Based upon the literature, prohibitin 1 actions may be cell specific or organ specific. A review study showed that adipocytes use prohibitin 1 primarily as a mitochondrial protein, while immune cells use prohibitin 1 for cellular signaling [22]. Our studies were done in endothelial cells vs. most other studies, which were completed in epithelial cells. Based on our findings and the literature, it is clear that additional work is needed to determine prohibitin 1’s primary mode of action in specific cell types.

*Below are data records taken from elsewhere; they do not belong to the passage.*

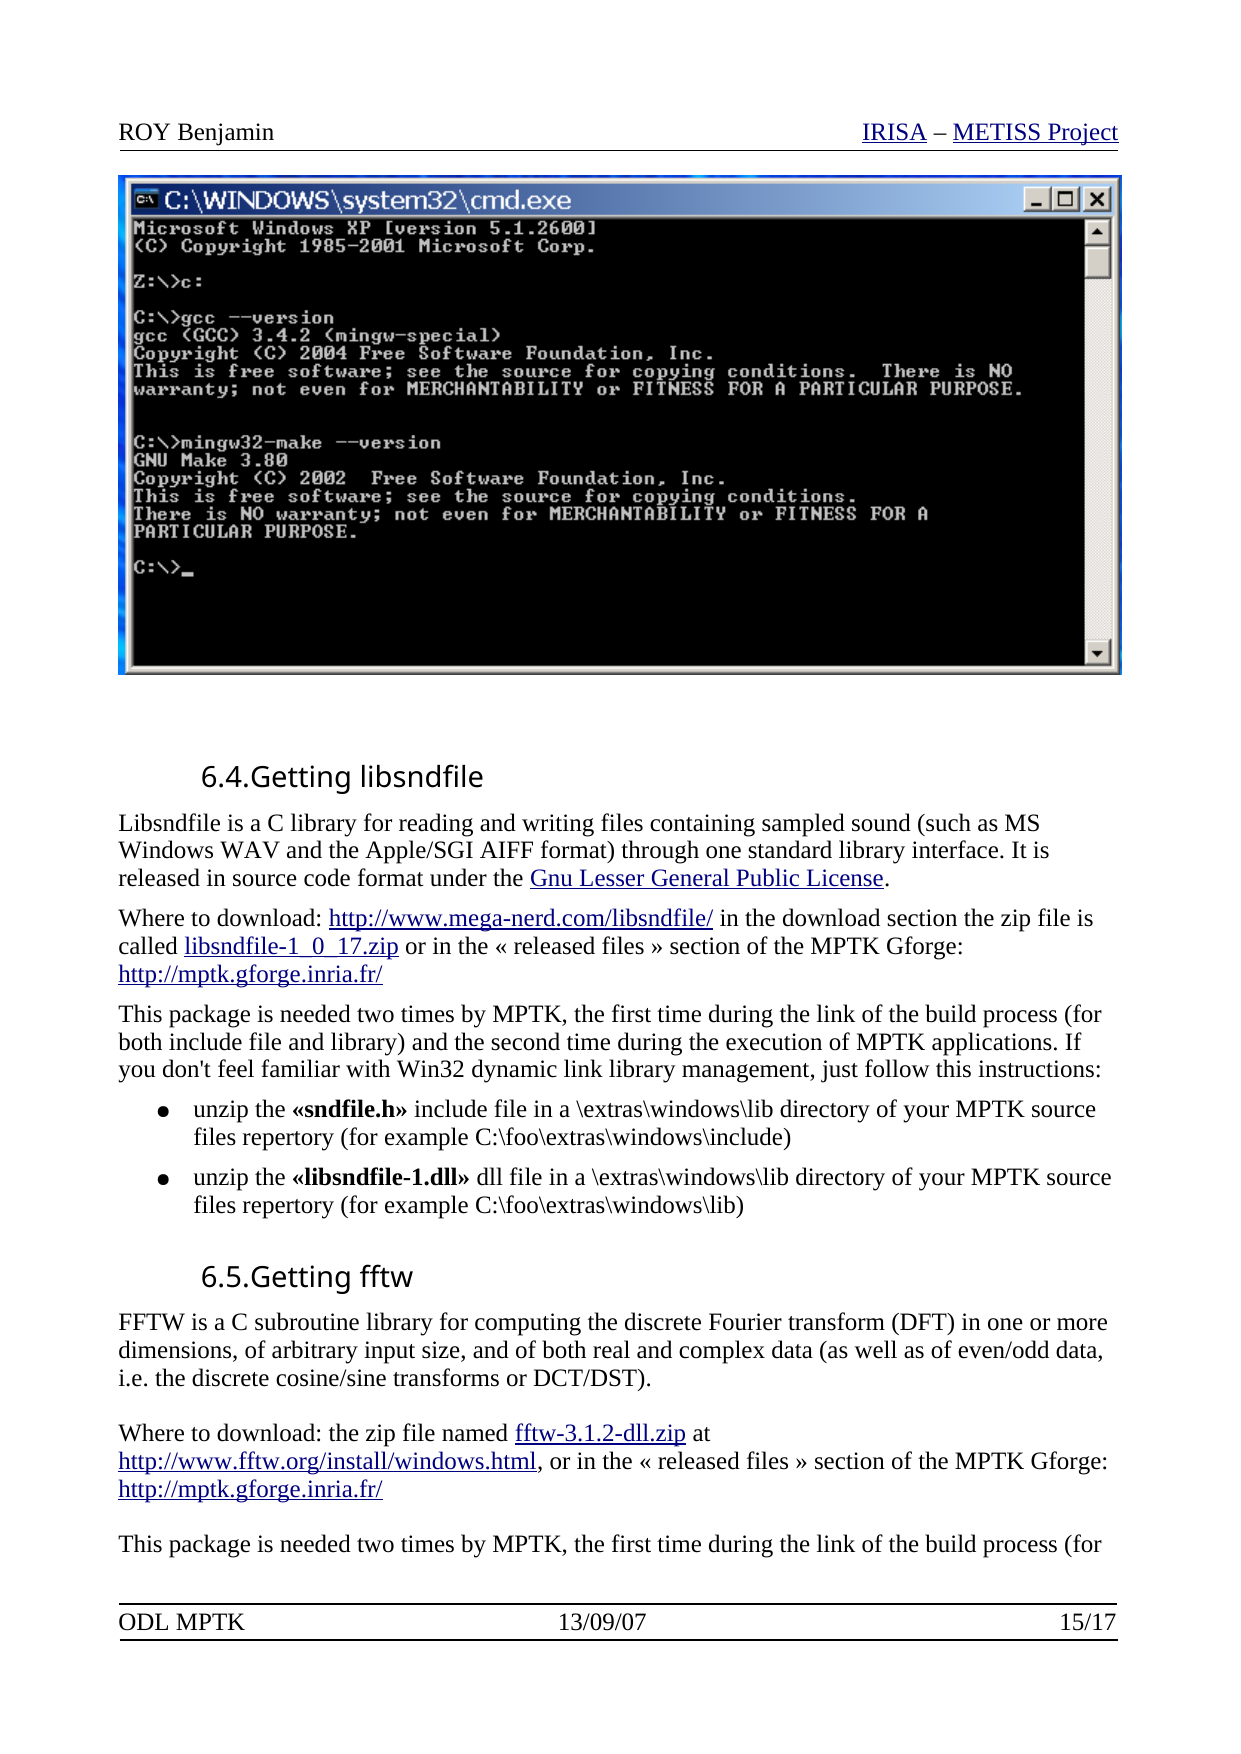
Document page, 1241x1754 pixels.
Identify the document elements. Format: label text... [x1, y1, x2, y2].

text FFTW is a C subroutine library for computing the discrete Fourier transform (DFT) in one or more dimensions, of arbitrary input size, and of both real and complex data (as well as of even/odd data, i.e. the discrete cosine/sine transforms or DCT/DST). [118, 1308, 1122, 1392]
subtitle Getting libsndfile [193, 756, 1122, 796]
text This package is needed two times by MPTK, the first time during the link of the build process (for both include file and library) and the second time during the execution of MPTK applications. If you don't feel familiar with Win32 dynamic link library management, just follow this instructions: [118, 1000, 1122, 1083]
text Where to download: the zip file named fftw-3.1.2-dll.zip at http://www.fftw.org/install/windows.html, or in the « released files » section of the MPTK Gforge: http://mptk.gforge.inria.fr/ [118, 1419, 1122, 1502]
list unzip the «sndfile.h» include file in a \extras\windows\lib directory of your MPTK source files repertory (for example C:\foo\extras\windows\include) [156, 1096, 1122, 1151]
subtitle Getting fftw [193, 1256, 1122, 1296]
text Where to download: http://www.mega-nerd.com/libsndfile/ in the download section the zip file is called libsndfile-1_0_17.zip or in the « released files » section of the MPTK Gforge: http://mptk.gforge.inria.fr/ [118, 904, 1122, 987]
text This package is needed two times by MPTK, the first time during the link of the build process (for [118, 1530, 1122, 1558]
list unzip the «libsndfile-1.dll» dll file in a \extras\windows\lib directory of your MPTK source files repertory (for example C:\foo\extras\windows\lib) [156, 1163, 1122, 1219]
text Libsndfile is a C library for reading and writing files containing sampled sound (such as MS Windows WAV and the Apple/SGI AIFF format) through one standard library interface. It is released in source code format under the Gnu Lesser General Public License. [118, 809, 1122, 892]
picture [118, 175, 1122, 675]
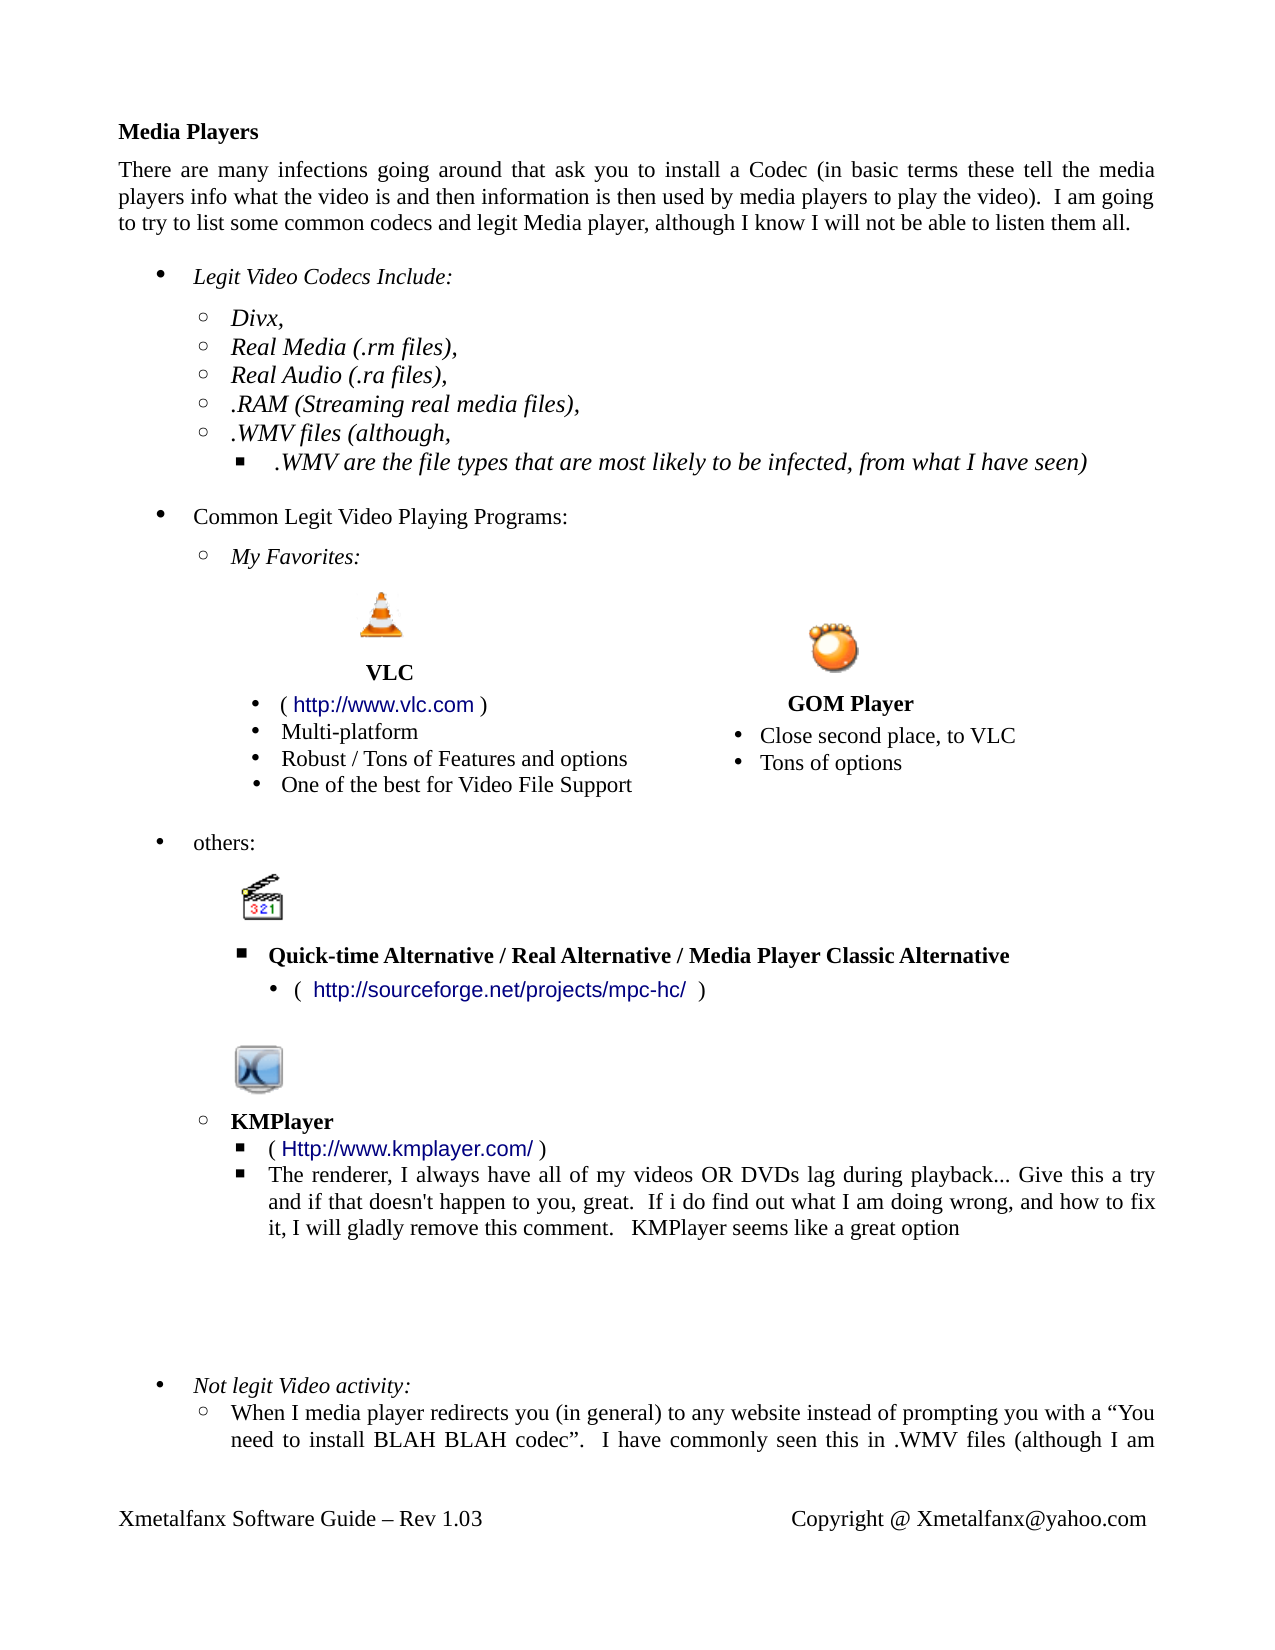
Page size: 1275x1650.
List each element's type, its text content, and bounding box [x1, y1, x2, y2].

list The renderer, I always have all of my videos OR DVDs lag during playback... Give this a try and if that doesn't happen to you, great. If i do find out what I am doing wrong, and how to fix it, I will gladly remove this comment. KMPlayer seems like a great option [231, 1161, 1157, 1241]
list KMPlayer [193, 1108, 1157, 1134]
list Close second place, to VLC [734, 722, 1157, 749]
list Multi-platform [251, 718, 637, 745]
picture [237, 872, 288, 922]
text There are many infections going around that ask you to install a Codec (in basic terms these tell the media players info what the video is and then information is then used by media players to play the video). I am going to try to list some common codecs and legit Media player, although I know I will not be able to listen them all. [118, 156, 1157, 236]
list Robust / Tons of Features and options [251, 745, 637, 771]
subtitle Media Players [118, 118, 1157, 144]
list My Favorites: [193, 543, 1157, 570]
list ( http://www.vlc.com ) [251, 691, 637, 718]
list When I media player redirects you (in general) to any website instead of prompting you with a “You need to install BLAH BLAH codec”. I have commonly seen this in .WMV files (although I am [193, 1399, 1157, 1452]
subtitle Common Legit Video Playing Programs: [156, 503, 1157, 531]
list Tons of options [734, 749, 1157, 776]
subtitle GOM Player [787, 690, 1157, 716]
list .WMV are the file types that are most likely to be infected, from what I have seen) [231, 447, 1157, 476]
picture [356, 592, 407, 642]
list others: [156, 828, 1157, 855]
subtitle VLC [366, 659, 637, 685]
list Real Audio (.ra files), [193, 361, 1157, 389]
list Divx, [193, 303, 1157, 332]
subtitle Quick-time Alternative / Real Alternative / Media Player Classic Alternative [231, 942, 1157, 969]
picture [234, 1045, 285, 1096]
list ( http://sourceforge.net/projects/mpc-hc/ ) [269, 976, 1157, 1002]
list Real Media (.rm files), [193, 332, 1157, 361]
list ( Http://www.kmplayer.com/ ) [231, 1134, 1157, 1161]
list .WMV files (although, [193, 418, 1157, 447]
subtitle Legit Video Codecs Include: [156, 263, 1157, 291]
picture [808, 623, 859, 673]
list One of the best for Video File Support [252, 771, 637, 798]
list Not legit Video activity: [156, 1373, 1157, 1399]
list .RAM (Streaming real media files), [193, 389, 1157, 418]
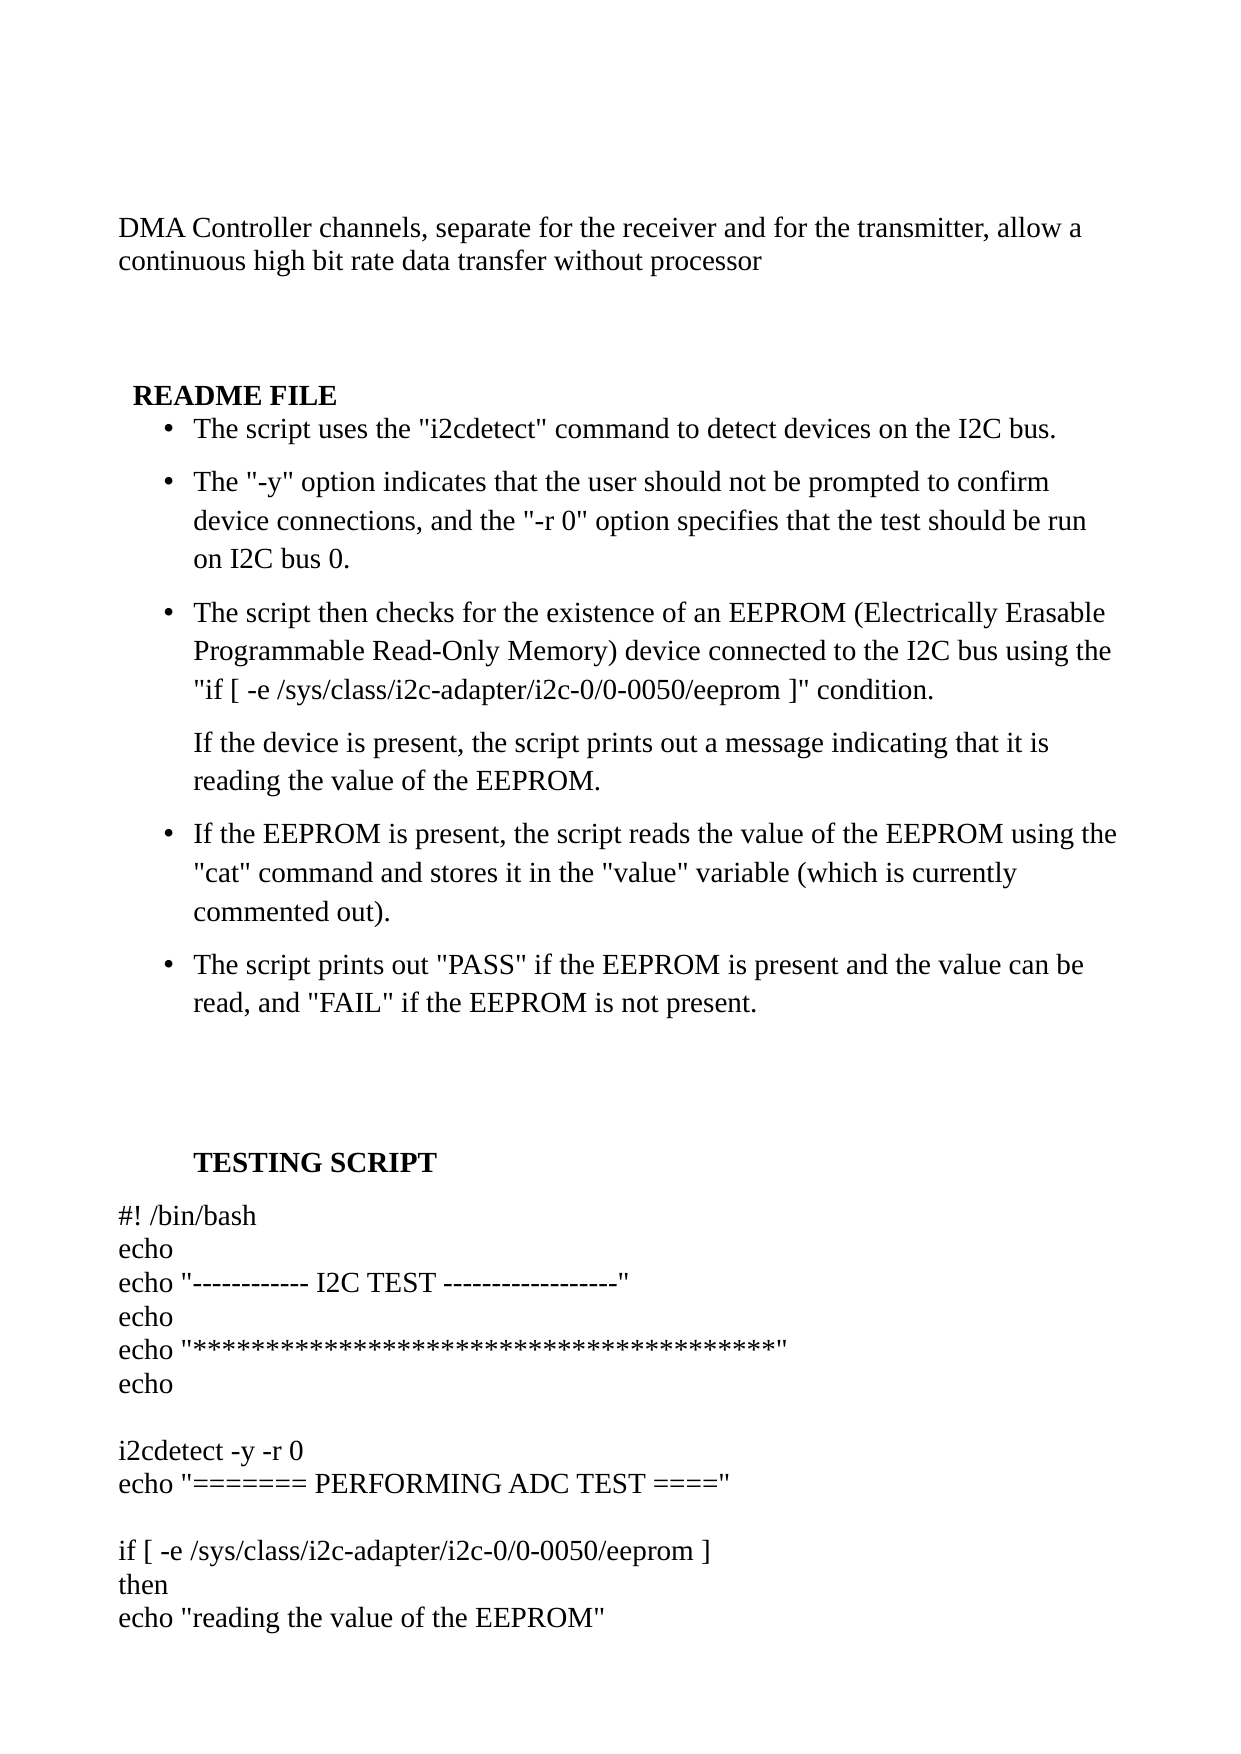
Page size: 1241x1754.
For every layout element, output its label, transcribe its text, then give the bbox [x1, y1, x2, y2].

list The script prints out "PASS" if the EEPROM is present and the value can be read, and "FAIL" if the EEPROM is not present. [164, 947, 1122, 1019]
text echo [118, 1232, 1122, 1265]
list The script then checks for the existence of an EEPROM (Electrically Erasable Programmable Read-Only Memory) device connected to the I2C bus using the "if [ -e /sys/class/i2c-adapter/i2c-0/0-0050/eeprom ]" condition. [164, 595, 1122, 705]
text echo "------------ I2C TEST ------------------" [118, 1265, 1122, 1299]
text i2cdetect -y -r 0 [118, 1433, 1122, 1466]
list If the device is present, the script prints out a message indicating that it is reading the value of the EEPROM. [164, 725, 1122, 797]
list The script uses the "i2cdetect" command to detect devices on the I2C bus. [164, 411, 1122, 445]
text echo [118, 1366, 1122, 1399]
text if [ -e /sys/class/i2c-adapter/i2c-0/0-0050/eeprom ] [118, 1533, 1122, 1567]
text echo "reading the value of the EEPROM" [118, 1601, 1122, 1634]
text DMA Controller channels, separate for the receiver and for the transmitter, allow a continuous high bit rate data transfer without processor [118, 176, 1122, 277]
text README FILE [118, 344, 1122, 411]
text then [118, 1567, 1122, 1601]
list The "-y" option indicates that the user should not be prompted to confirm device connections, and the "-r 0" option specifies that the test should be run on I2C bus 0. [164, 464, 1122, 575]
text #! /bin/bash [118, 1198, 1122, 1232]
text echo [118, 1299, 1122, 1332]
text echo "======= PERFORMING ADC TEST ====" [118, 1466, 1122, 1500]
list TESTING SCRIPT [164, 1145, 1122, 1178]
list If the EEPROM is present, the script reads the value of the EEPROM using the "cat" command and stores it in the "value" variable (which is currently commented out). [164, 817, 1122, 927]
text echo "****************************************" [118, 1332, 1122, 1366]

Since prohibitin 1 is embryonically lethal when eliminated [23], future goals include the generation of endothelial cell-specific knockout mice to determine the actions of prohibitin 1 in the retinal vasculature, followed by the induction of diabetes. We also appreciate that cdh5 Cre-Epac1 mice may have expression in blood or immune cells that confound our findings; however, our cell culture findings still support a role for Epac1’s regulation of prohibitin 1 in retinal endothelial cells. Future work will also further dissect whether ROS or inflammatory mediators are the key to prohibitin’s actions on the REC. This is the first report, that we are aware of, on prohibitin 1’s effects in REC.

5. Conclusions

In conclusion, our data suggest that prohibitin 1 is detrimental to the retinal vasculature. Reduction of prohibitin 1 led to decreased inflammatory mediators and ROS levels in REC. Epac1 regulated the phosphorylation of prohibitin 1 in primary REC.